• Data to use:
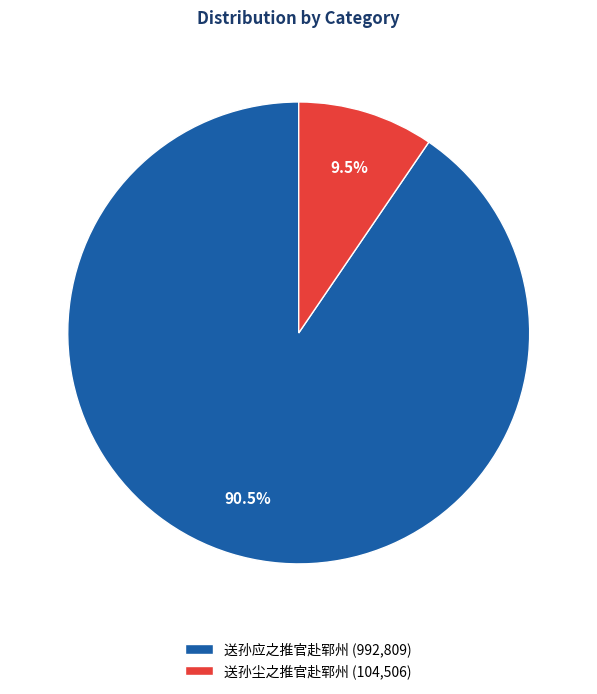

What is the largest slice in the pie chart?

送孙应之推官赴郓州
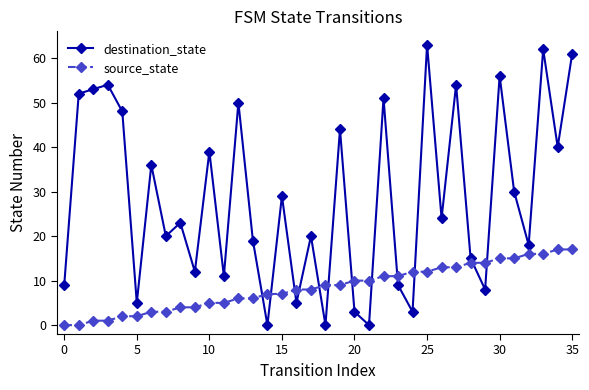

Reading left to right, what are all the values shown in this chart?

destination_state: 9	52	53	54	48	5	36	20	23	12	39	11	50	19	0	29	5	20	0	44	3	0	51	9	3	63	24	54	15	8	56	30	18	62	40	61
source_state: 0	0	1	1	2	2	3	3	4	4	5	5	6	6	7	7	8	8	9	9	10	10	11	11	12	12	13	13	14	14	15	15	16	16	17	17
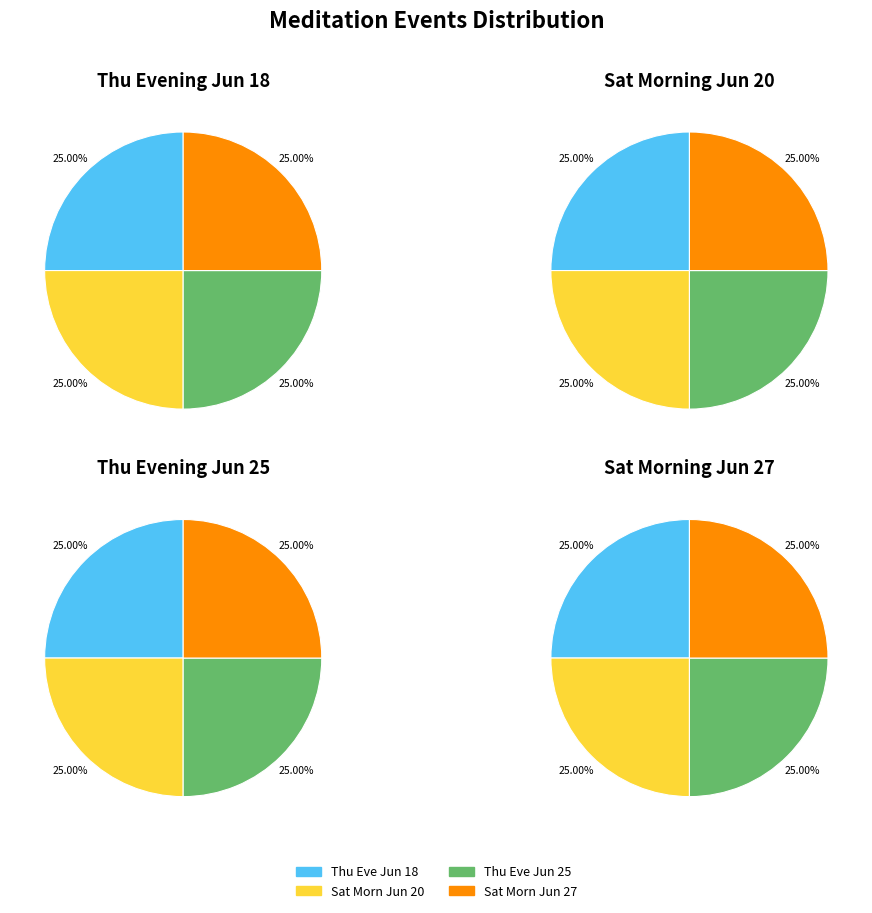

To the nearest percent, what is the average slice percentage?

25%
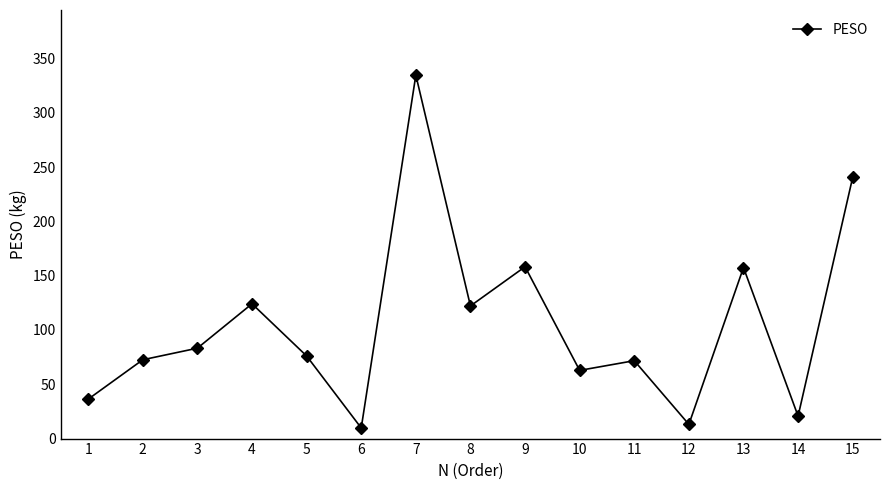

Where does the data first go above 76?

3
--
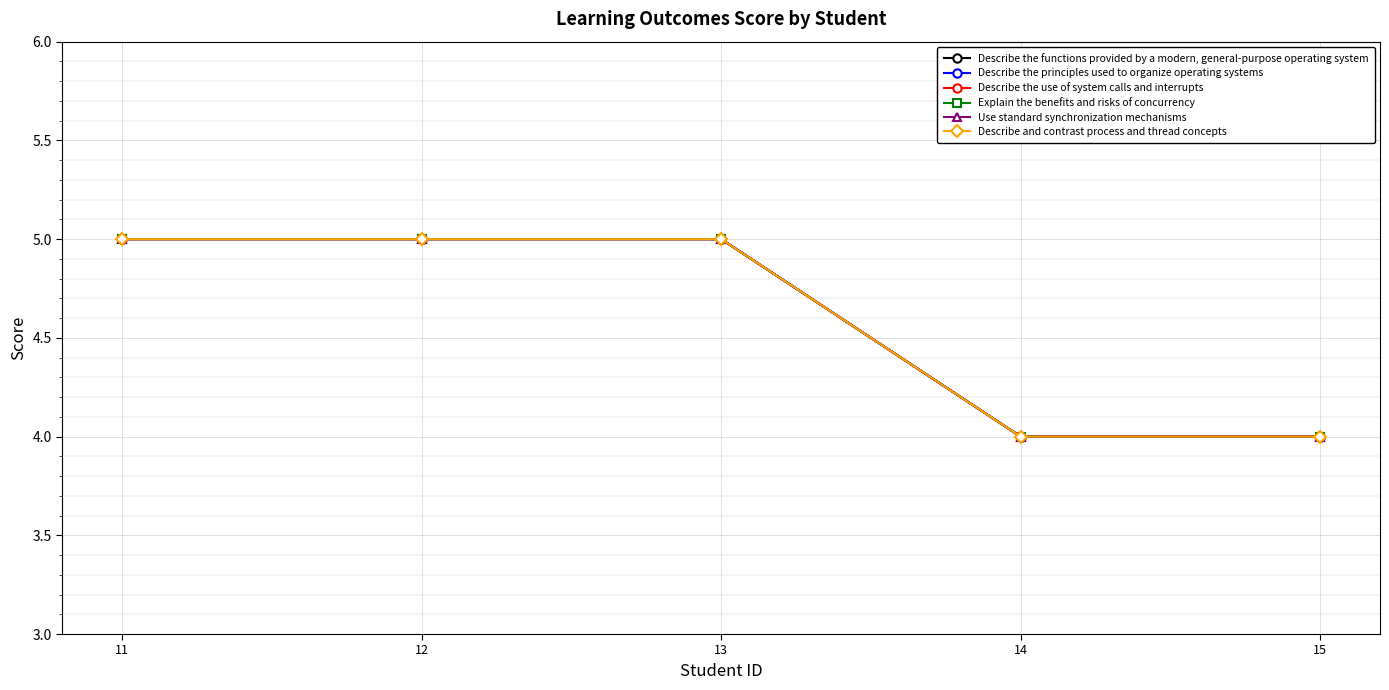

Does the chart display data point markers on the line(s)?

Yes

• Aim of the task: Reproduce the rows unchanged from the line containing "What is the largest slice in the pie chart?" through the line containing "Reading left to", both ends included, and leave the pictures out.

• Final answer:
What is the largest slice in the pie chart?

送孙应之推官赴郓州

Reading left to right, what are all the values shown in this chart?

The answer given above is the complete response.